OS CONTESTATÁRIOS PREFEREM AS MORENAS, AS VILAS MORENAS

Março 07, 2013

J.J. Faria Santos

                             "La liberté guidant le peuple" de Eugène Delacroix

 

A esperança não parece morar ali. Nos rostos fechados, nas expressões amargas, nos gestos bruscos, em tudo reside a angústia de um futuro adiado. Canta-se, mas não há sinais de festa; o coro desafinado celebra uma irmandade de deserdados. Há quem derrame lágrimas, de raiva ou de comoção (devem ser piegas…). Há quem reivindique o direito ao emprego (devem ser os preguiçosos, ou os acomodados da zona de conforto…). Há quem reclame a reposição integral da sua reforma decepada (devem ser os membros da conspiração grisalha, os velhos inúteis que não se importam de sabotar o sucesso das novas gerações…). Há quem grite que o povo é quem mais ordena (devem ser os saudosistas do PREC, ou os líricos…). Há quem exija a demissão do Governo (devem ser os radicais da extrema-esquerda, os que não se conformam com as regras do jogo democrático…).

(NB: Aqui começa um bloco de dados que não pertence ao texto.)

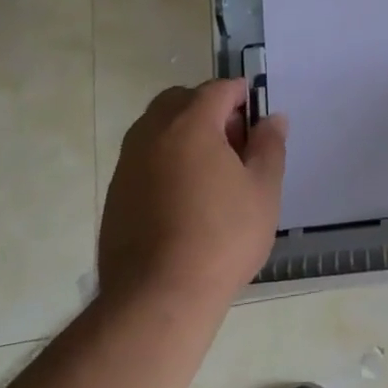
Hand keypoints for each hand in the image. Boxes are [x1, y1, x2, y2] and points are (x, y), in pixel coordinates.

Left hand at [98, 79, 286, 305]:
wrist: (158, 298)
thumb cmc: (222, 237)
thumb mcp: (263, 189)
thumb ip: (270, 145)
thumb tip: (272, 118)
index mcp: (190, 123)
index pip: (219, 89)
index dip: (243, 98)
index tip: (257, 124)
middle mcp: (152, 133)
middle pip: (181, 100)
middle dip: (209, 110)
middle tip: (234, 146)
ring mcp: (128, 163)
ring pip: (157, 127)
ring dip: (184, 134)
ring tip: (211, 174)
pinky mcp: (116, 193)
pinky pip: (144, 157)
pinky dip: (165, 160)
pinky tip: (184, 199)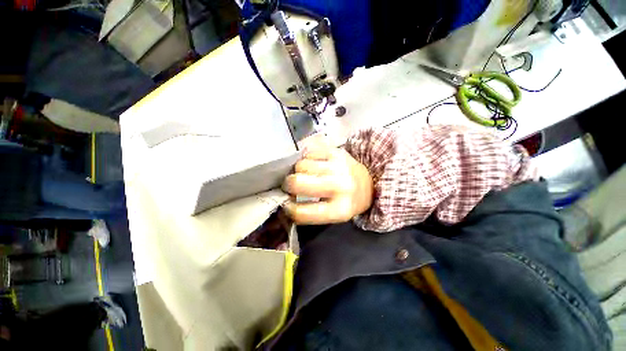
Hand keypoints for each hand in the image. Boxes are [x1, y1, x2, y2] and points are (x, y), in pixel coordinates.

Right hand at [282, 147, 373, 224]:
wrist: (367, 182)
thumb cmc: (347, 201)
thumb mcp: (333, 214)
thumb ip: (310, 212)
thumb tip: (285, 202)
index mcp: (339, 209)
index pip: (302, 212)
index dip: (289, 209)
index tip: (286, 204)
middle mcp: (339, 186)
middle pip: (298, 183)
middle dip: (288, 184)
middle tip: (290, 185)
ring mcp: (337, 166)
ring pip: (301, 165)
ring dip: (298, 171)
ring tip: (305, 174)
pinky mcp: (336, 151)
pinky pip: (309, 153)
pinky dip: (306, 160)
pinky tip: (312, 165)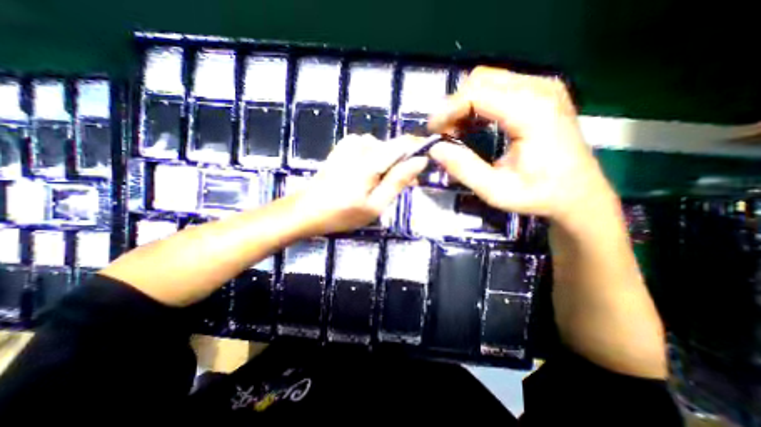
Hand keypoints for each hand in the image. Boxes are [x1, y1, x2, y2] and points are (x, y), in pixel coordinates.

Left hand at [291, 136, 427, 235]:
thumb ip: (398, 181)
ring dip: (386, 164)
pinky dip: (373, 160)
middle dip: (400, 165)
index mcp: (370, 160)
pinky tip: (365, 175)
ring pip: (381, 148)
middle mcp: (361, 145)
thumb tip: (420, 161)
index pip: (403, 144)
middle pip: (392, 147)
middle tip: (400, 188)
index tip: (421, 167)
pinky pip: (368, 148)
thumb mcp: (376, 204)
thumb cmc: (343, 213)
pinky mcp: (343, 147)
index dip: (417, 151)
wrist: (307, 210)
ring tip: (379, 185)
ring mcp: (349, 144)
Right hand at [428, 66, 617, 223]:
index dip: (447, 109)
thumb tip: (435, 149)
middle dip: (454, 105)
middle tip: (444, 134)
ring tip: (456, 131)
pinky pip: (499, 86)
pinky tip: (473, 125)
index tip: (432, 131)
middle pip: (480, 79)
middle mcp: (540, 90)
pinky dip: (478, 103)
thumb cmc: (539, 195)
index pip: (477, 93)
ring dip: (464, 104)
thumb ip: (464, 169)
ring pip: (487, 79)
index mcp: (532, 112)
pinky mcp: (541, 92)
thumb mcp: (496, 191)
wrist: (579, 194)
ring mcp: (543, 87)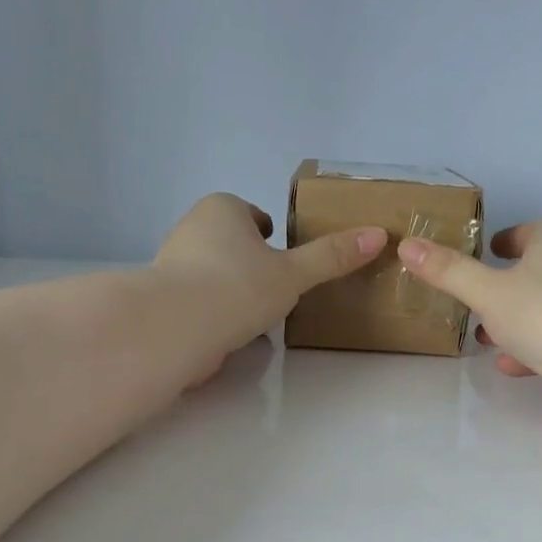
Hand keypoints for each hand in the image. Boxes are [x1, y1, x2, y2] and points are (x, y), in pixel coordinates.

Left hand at [155, 193, 386, 377]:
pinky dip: (212, 311)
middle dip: (249, 262)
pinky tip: (228, 332)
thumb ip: (331, 257)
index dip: (269, 234)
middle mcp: (191, 227)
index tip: (283, 257)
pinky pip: (197, 300)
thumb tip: (378, 235)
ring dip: (230, 288)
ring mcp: (171, 263)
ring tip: (254, 316)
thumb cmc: (238, 287)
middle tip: (274, 289)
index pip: (251, 215)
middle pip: (230, 242)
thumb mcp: (294, 273)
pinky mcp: (163, 299)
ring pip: (211, 271)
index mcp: (222, 209)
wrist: (175, 327)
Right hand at [397, 218, 541, 431]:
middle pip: (529, 273)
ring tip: (480, 339)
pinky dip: (530, 350)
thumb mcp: (487, 291)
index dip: (492, 247)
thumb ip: (448, 271)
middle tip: (466, 305)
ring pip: (540, 310)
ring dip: (511, 324)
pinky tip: (508, 366)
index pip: (519, 234)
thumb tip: (407, 245)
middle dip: (498, 291)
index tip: (467, 263)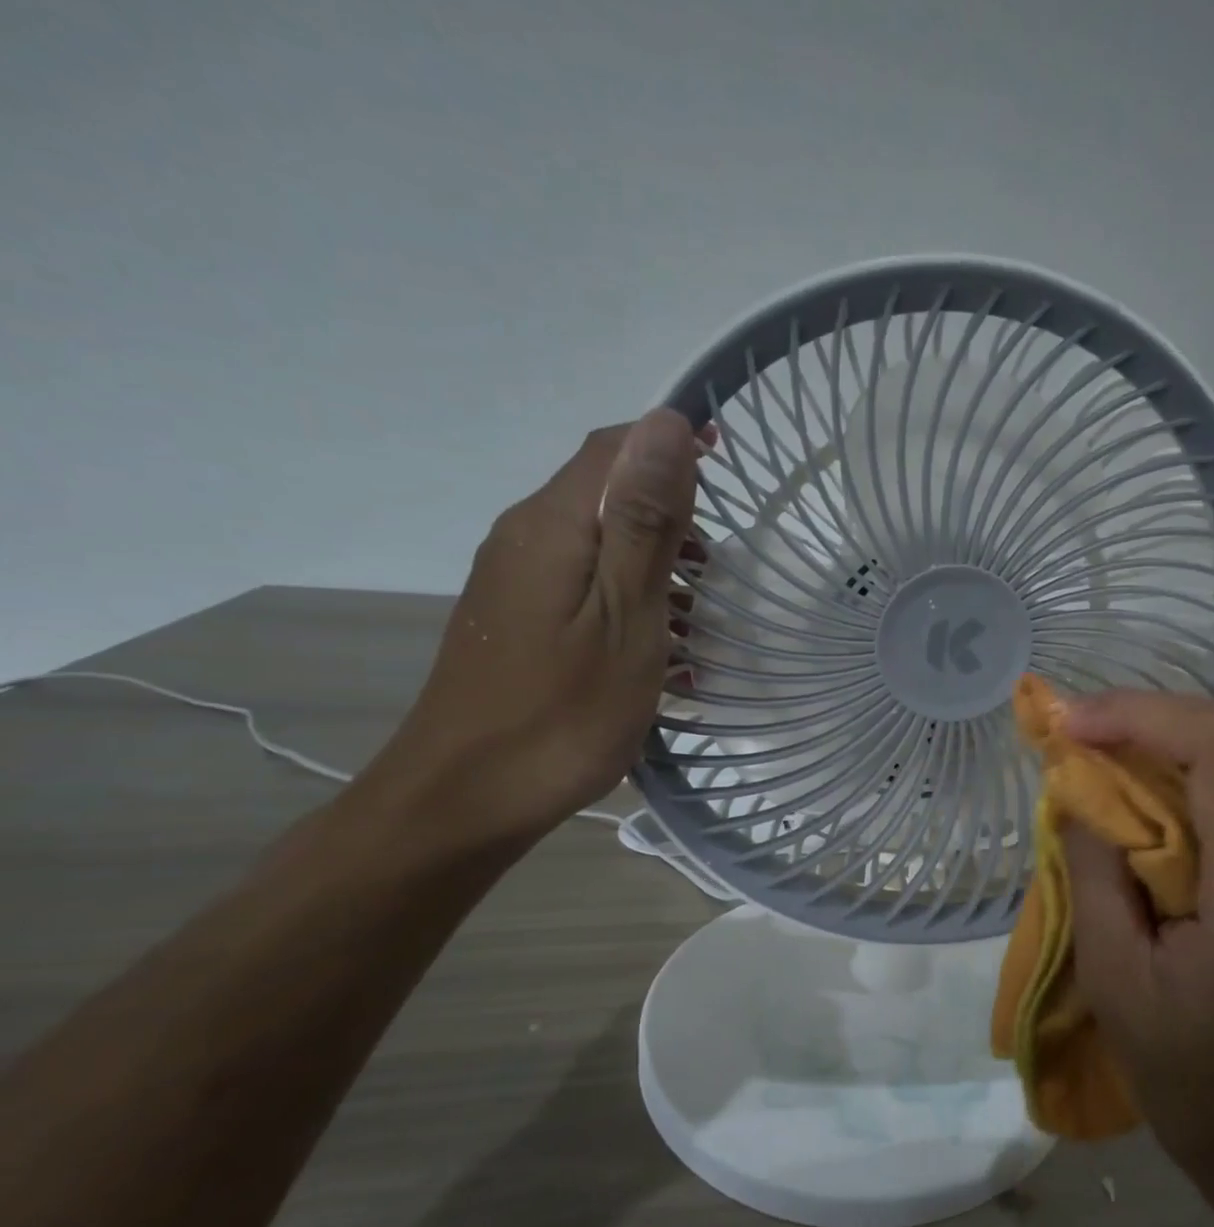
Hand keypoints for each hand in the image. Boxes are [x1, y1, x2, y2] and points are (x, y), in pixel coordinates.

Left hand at [370, 410, 705, 846]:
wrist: (467, 798)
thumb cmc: (562, 711)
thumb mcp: (625, 615)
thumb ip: (647, 521)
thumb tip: (666, 423)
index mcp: (554, 526)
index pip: (613, 448)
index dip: (670, 441)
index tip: (729, 461)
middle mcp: (525, 538)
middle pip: (606, 493)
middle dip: (672, 512)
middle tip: (720, 566)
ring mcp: (516, 583)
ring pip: (598, 544)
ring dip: (657, 563)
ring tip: (701, 614)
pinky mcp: (518, 622)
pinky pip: (584, 587)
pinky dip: (632, 600)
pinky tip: (661, 649)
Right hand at [1059, 693, 1213, 1184]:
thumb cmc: (1191, 1080)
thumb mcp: (1114, 980)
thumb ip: (1094, 869)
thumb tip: (1079, 786)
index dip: (1143, 715)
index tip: (1074, 725)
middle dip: (1152, 721)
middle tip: (1081, 735)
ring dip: (1172, 746)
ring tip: (1106, 761)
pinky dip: (1198, 780)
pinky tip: (1154, 802)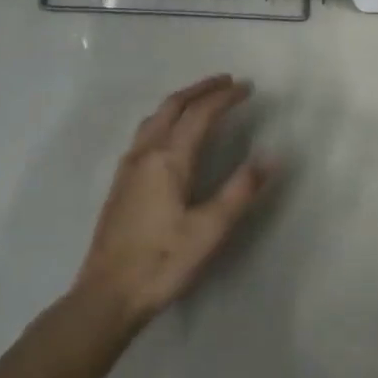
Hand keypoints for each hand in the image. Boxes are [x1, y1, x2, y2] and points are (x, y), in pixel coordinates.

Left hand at [74, 75, 276, 330]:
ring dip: (181, 101)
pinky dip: (166, 118)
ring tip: (202, 100)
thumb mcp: (210, 230)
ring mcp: (128, 167)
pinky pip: (146, 132)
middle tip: (227, 82)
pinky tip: (172, 134)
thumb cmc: (163, 262)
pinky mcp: (121, 183)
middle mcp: (145, 154)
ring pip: (155, 117)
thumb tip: (270, 156)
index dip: (225, 97)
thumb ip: (241, 190)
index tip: (247, 88)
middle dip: (201, 89)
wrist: (106, 296)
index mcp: (168, 159)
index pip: (200, 114)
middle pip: (172, 106)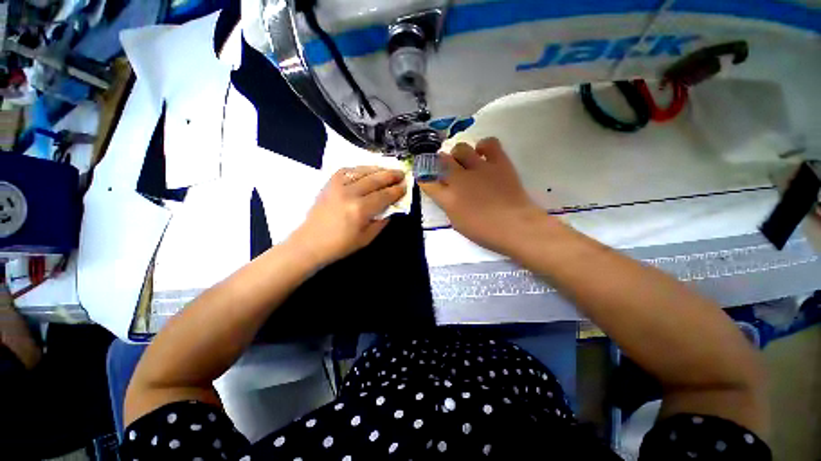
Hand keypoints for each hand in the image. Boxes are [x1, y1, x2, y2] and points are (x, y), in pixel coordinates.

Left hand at [288, 166, 406, 265]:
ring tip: (388, 169)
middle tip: (401, 173)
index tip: (405, 186)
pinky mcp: (329, 184)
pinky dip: (359, 169)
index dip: (396, 191)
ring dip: (377, 169)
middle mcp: (350, 193)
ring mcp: (337, 186)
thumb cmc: (340, 245)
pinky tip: (366, 170)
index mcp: (360, 209)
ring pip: (362, 172)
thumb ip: (381, 222)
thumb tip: (391, 209)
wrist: (310, 243)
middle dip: (390, 176)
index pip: (384, 195)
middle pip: (375, 180)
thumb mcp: (366, 238)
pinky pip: (346, 170)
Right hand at [420, 138, 547, 252]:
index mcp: (448, 198)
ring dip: (458, 153)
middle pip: (442, 161)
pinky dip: (484, 146)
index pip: (428, 182)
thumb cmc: (485, 231)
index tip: (426, 177)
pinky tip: (483, 153)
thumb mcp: (458, 223)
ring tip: (464, 160)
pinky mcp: (499, 162)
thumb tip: (447, 195)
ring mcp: (479, 168)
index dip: (425, 178)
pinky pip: (489, 143)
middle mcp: (459, 179)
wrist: (515, 226)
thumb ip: (449, 206)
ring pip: (461, 148)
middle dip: (439, 162)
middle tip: (445, 167)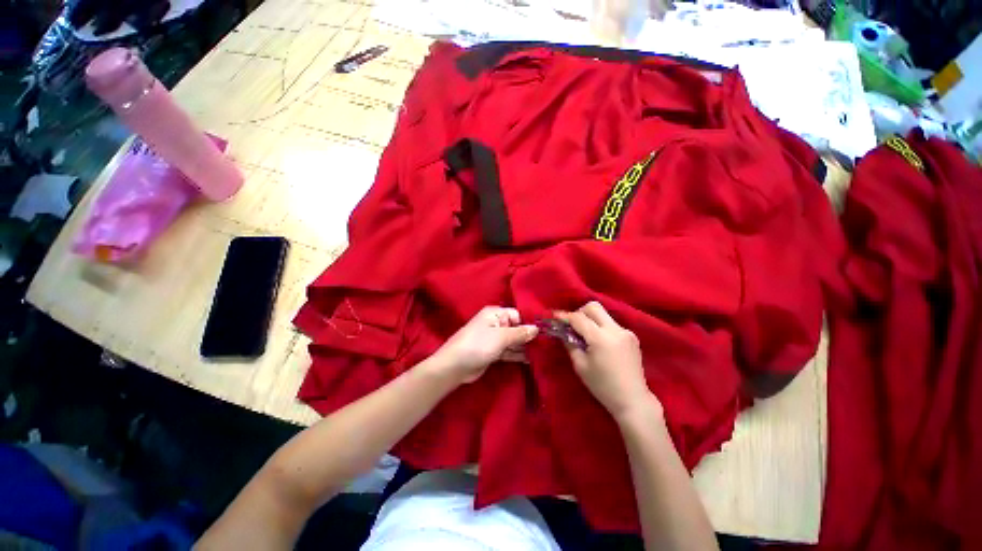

O Governo aguenta? Aguenta, aguenta! Custe o que custar! E o Pedro não é insensível… O Pedro do Facebook, o que conduz um utilitário que contribui para o envelhecimento do parque automóvel, o que vive nos subúrbios e é um adorável vizinho, o que faz questão de ensinar aos descendentes o valor do esforço e do mérito, o que vai ao supermercado e confecciona suculentas farófias, esse Pedro até era capaz de cantar a Grândola…

O pior é o outro Pedro. O Peter Steps Rabbit (chamemos-lhe assim, acrescenta-lhe à tecnocracia lusa uma aura de estadista europeu e um travo de cosmopolitismo atlantista) tem uma missão e o zelo dos déspotas iluminados no seu cumprimento. Ele é o ponta de lança da nova geração, o profeta da meritocracia e da sociedade civil do futuro, liberta da canga estranguladora do Estado. Ele é o apóstolo do triunfo da selecção natural, do Estado social dos serviços mínimos, da emergência de uma nova geração lusa expurgada dos pusilânimes, dos inúteis e dos obsoletos. Peter Steps Rabbit forma, conjuntamente com Victor Casper (recordista mundial das previsões falhadas) e o notável ministro dos pastéis de nata, You Can Call Me Al, uma formidável troika, soberbamente assessorada pelo eminente Michael Grass, notabilizado pelo seu amor ao saber, consubstanciado na sua proclamação da “busca permanente do conhecimento”, um assinalável profano Graal.

Peter Steps Rabbit quer ser o oficiante das exéquias do Portugal de Abril e o paladino empenhado do Poortugal de Março, o Poortugal que saiu à rua para gritar que “o povo é quem mais ordena”. Por que razão ninguém o ouve?